Geçmişte bu anlattıklarım yaşanmışken bizler; günümüzde neler yapıyoruz, neler beceriyoruz, hiç düşünüyor musunuz? 23 Nisan Ulusal Egemenlik ve Çocuk Bayramı'nın kutlamalarının yapımından vazgeçiyoruz. Bahane hazır: terör ve Şehitler. Mecliste resepsiyon bile yapılamayacak. Bilmiyorum belki baştan savma bir çelenk koyma ve Anıtkabir ziyareti ile geçiştirilip 23 Nisan da unutturulma yoluna girecek. Salam politikasının yeni uygulaması Cumhuriyetin tüm değerleri tek tek yok edilegelmekte. Stadlardan, alanlardan Atatürk adı silinirken, heykelleri depolara yerleştirilirken ders kitaplarında ulusal kurtuluşun tüm ayrıntıları yok sayılırken Atatürk Cumhuriyetinin bayramları da bu kıyımdan paylarını elbette alacaklardı. 19 Mayıs'lar, 30 Ağustos'lar sıfırlandı, sıra 23 Nisan'larda. İlginçtir; varlığını 23 Nisan'a borçlu bir meclisin başkanı bile bu hileli düzenin parçası ve belki de modaratörü olabiliyor. Bu neye benzer bilir misiniz?

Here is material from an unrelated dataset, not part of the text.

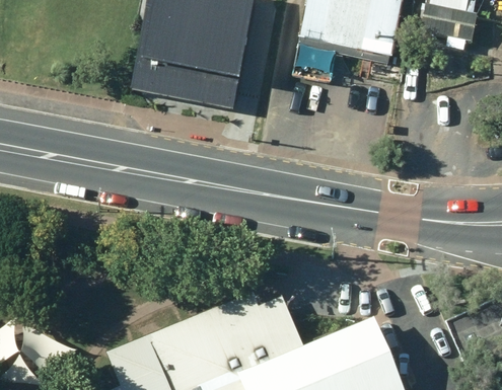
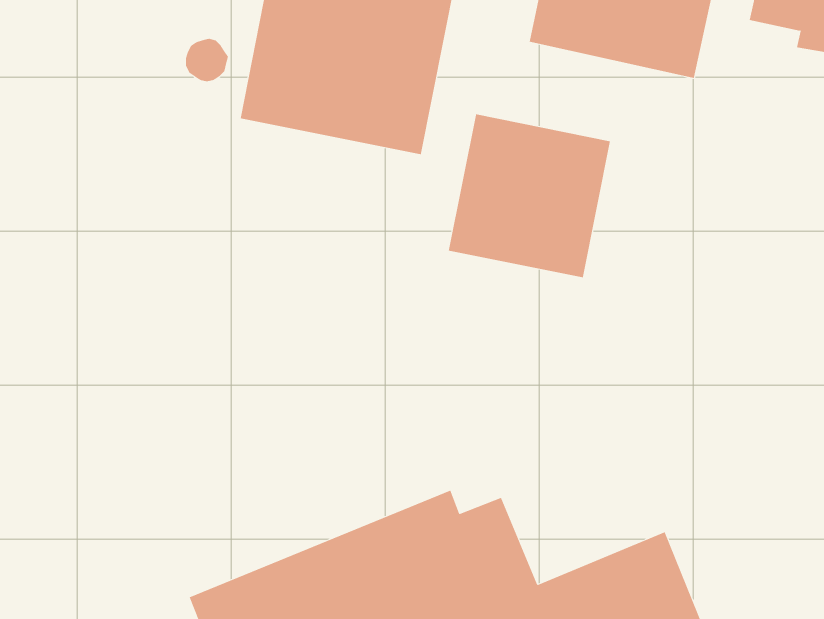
building: none -> [448,114,610,278]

Hani bazıları vardır ailesini reddeder, soyadını reddeder ya işte ben şimdiki meclis başkanını onlara benzetiyorum. Neylesin? Sanırım emir büyük yerden gelmiş olmalı.

***

Ben bu yazımı kafamda şekillendirirken Cuma günü sabahında vapurdan gelip Kemeraltı'na doğru yürüyorum. Vilayet binamızın önünde bir platform kurulmuş hoparlörler sonuna kadar açık ilahiler okunmakta. Birden kafama dank etti. Öyle ya: "Kutlu Doğum Haftası" başlamaktaydı. Müslüman bir ülkede Hz.Peygamber'in (SAV) doğumunu Hicri Takvime göre "Mevlid Kandili" olarak kutlayalım doyamadık bu doğumu bir de miladi takvime göre "Kutlu Doğum Haftası" hem de hafta olarak bir daha kutlayalım(!) Bilemiyorum, İslam'ın hangi anlayışına sığacaktır bu uygulama? Yoksa, bunu paralelciler getirmiş olmasınlar?
Bana kalsa bir gazeteyi dolduracak kadar da yazabilirim. Neylersiniz, o denli bencil değilim. Esenlikle kalınız...
TÜRKÇE İÇİN ÖZEL EK:
Eşortman değil EŞOFMAN (TDK TÜRKÇE SÖZLÜK Sh.826)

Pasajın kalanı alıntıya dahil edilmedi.